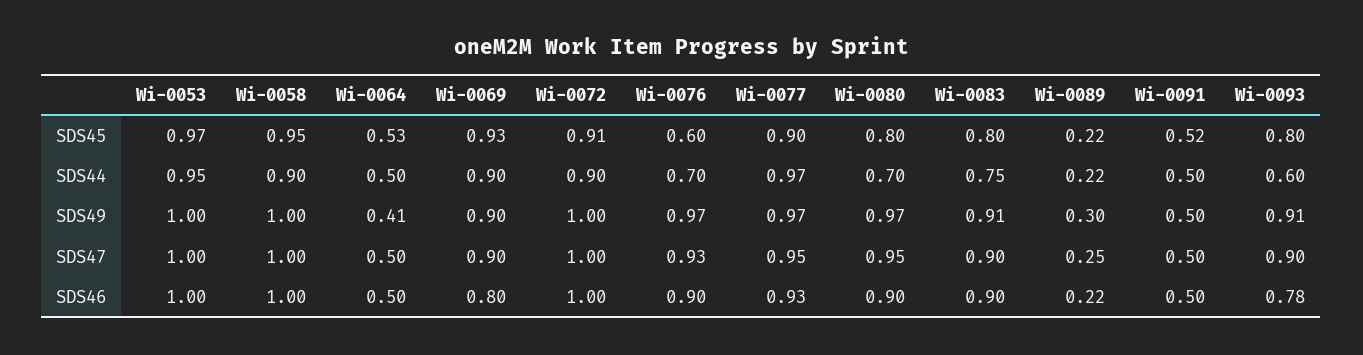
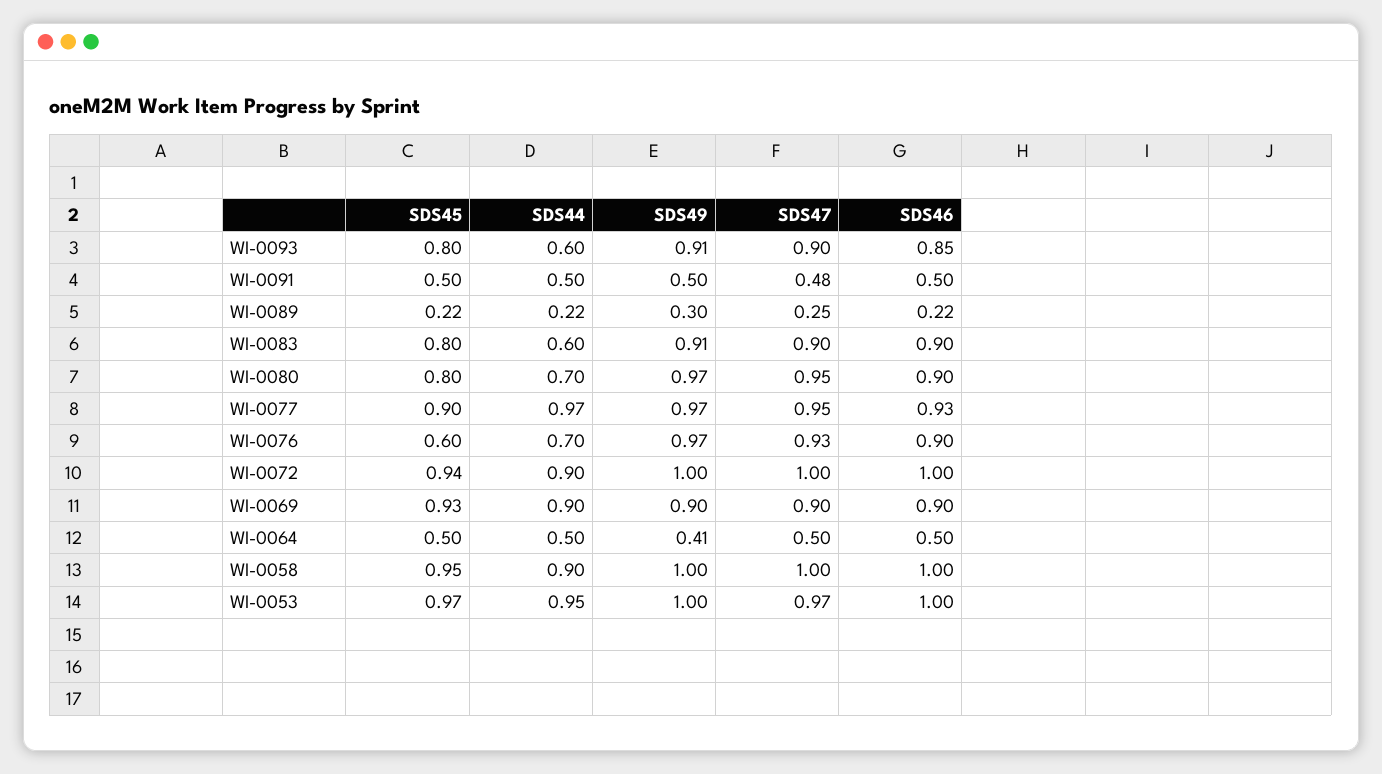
  {
    "Wi-0053": {
      "SDS45": 0.97,
      "SDS44": 0.95,
      "SDS49": 1,
-     "SDS47": 1,
+     "SDS47": 0.97,
      "SDS46": 1
    },
    "Wi-0058": {
      "SDS45": 0.95,
      "SDS44": 0.9,
      "SDS49": 1,
      "SDS47": 1,
      "SDS46": 1
    },
    "Wi-0064": {
-     "SDS45": 0.53,
+     "SDS45": 0.5,
      "SDS44": 0.5,
      "SDS49": 0.41,
      "SDS47": 0.5,
      "SDS46": 0.5
    },
    "Wi-0069": {
      "SDS45": 0.93,
      "SDS44": 0.9,
      "SDS49": 0.9,
      "SDS47": 0.9,
-     "SDS46": 0.8
+     "SDS46": 0.9
    },
    "Wi-0072": {
-     "SDS45": 0.91,
+     "SDS45": 0.94,
      "SDS44": 0.9,
      "SDS49": 1,
      "SDS47": 1,
      "SDS46": 1
    },
    "Wi-0076": {
      "SDS45": 0.6,
      "SDS44": 0.7,
      "SDS49": 0.97,
      "SDS47": 0.93,
      "SDS46": 0.9
    },
    "Wi-0077": {
      "SDS45": 0.9,
      "SDS44": 0.97,
      "SDS49": 0.97,
      "SDS47": 0.95,
      "SDS46": 0.93
    },
    "Wi-0080": {
      "SDS45": 0.8,
      "SDS44": 0.7,
      "SDS49": 0.97,
      "SDS47": 0.95,
      "SDS46": 0.9
    },
    "Wi-0083": {
      "SDS45": 0.8,
-     "SDS44": 0.75,
+     "SDS44": 0.6,
      "SDS49": 0.91,
      "SDS47": 0.9,
      "SDS46": 0.9
    },
    "Wi-0089": {
      "SDS45": 0.22,
      "SDS44": 0.22,
      "SDS49": 0.3,
      "SDS47": 0.25,
      "SDS46": 0.22
    },
    "Wi-0091": {
-     "SDS45": 0.52,
+     "SDS45": 0.5,
      "SDS44": 0.5,
      "SDS49": 0.5,
-     "SDS47": 0.5,
+     "SDS47": 0.48,
      "SDS46": 0.5
    },
    "Wi-0093": {
      "SDS45": 0.8,
      "SDS44": 0.6,
      "SDS49": 0.91,
      "SDS47": 0.9,
-     "SDS46": 0.78
+     "SDS46": 0.85
    }
  }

* * *

Your copy of the entries must be exact and must contain no pictures.

OUTPUT BELOW
  {
    "Wi-0053": {
      "SDS45": 0.97,
      "SDS44": 0.95,
      "SDS49": 1,
-     "SDS47": 1,
+     "SDS47": 0.97,
      "SDS46": 1
    },
    "Wi-0058": {
      "SDS45": 0.95,
      "SDS44": 0.9,
      "SDS49": 1,
      "SDS47": 1,
      "SDS46": 1
    },
    "Wi-0064": {
-     "SDS45": 0.53,
+     "SDS45": 0.5,
      "SDS44": 0.5,
      "SDS49": 0.41,
      "SDS47": 0.5,
      "SDS46": 0.5
    },
    "Wi-0069": {
      "SDS45": 0.93,
      "SDS44": 0.9,
      "SDS49": 0.9,
      "SDS47": 0.9,
-     "SDS46": 0.8
+     "SDS46": 0.9
    },
    "Wi-0072": {
-     "SDS45": 0.91,
+     "SDS45": 0.94,
      "SDS44": 0.9,
      "SDS49": 1,
      "SDS47": 1,
      "SDS46": 1
    },
    "Wi-0076": {
      "SDS45": 0.6,
      "SDS44": 0.7,
      "SDS49": 0.97,
      "SDS47": 0.93,
      "SDS46": 0.9
    },
    "Wi-0077": {
      "SDS45": 0.9,
      "SDS44": 0.97,
      "SDS49": 0.97,
      "SDS47": 0.95,
      "SDS46": 0.93
    },
    "Wi-0080": {
      "SDS45": 0.8,
      "SDS44": 0.7,
      "SDS49": 0.97,
      "SDS47": 0.95,
      "SDS46": 0.9
    },
    "Wi-0083": {
      "SDS45": 0.8,
-     "SDS44": 0.75,
+     "SDS44": 0.6,
      "SDS49": 0.91,
      "SDS47": 0.9,
      "SDS46": 0.9
    },
    "Wi-0089": {
      "SDS45": 0.22,
      "SDS44": 0.22,
      "SDS49": 0.3,
      "SDS47": 0.25,
      "SDS46": 0.22
    },
    "Wi-0091": {
-     "SDS45": 0.52,
+     "SDS45": 0.5,
      "SDS44": 0.5,
      "SDS49": 0.5,
-     "SDS47": 0.5,
+     "SDS47": 0.48,
      "SDS46": 0.5
    },
    "Wi-0093": {
      "SDS45": 0.8,
      "SDS44": 0.6,
      "SDS49": 0.91,
      "SDS47": 0.9,
-     "SDS46": 0.78
+     "SDS46": 0.85
    }
  }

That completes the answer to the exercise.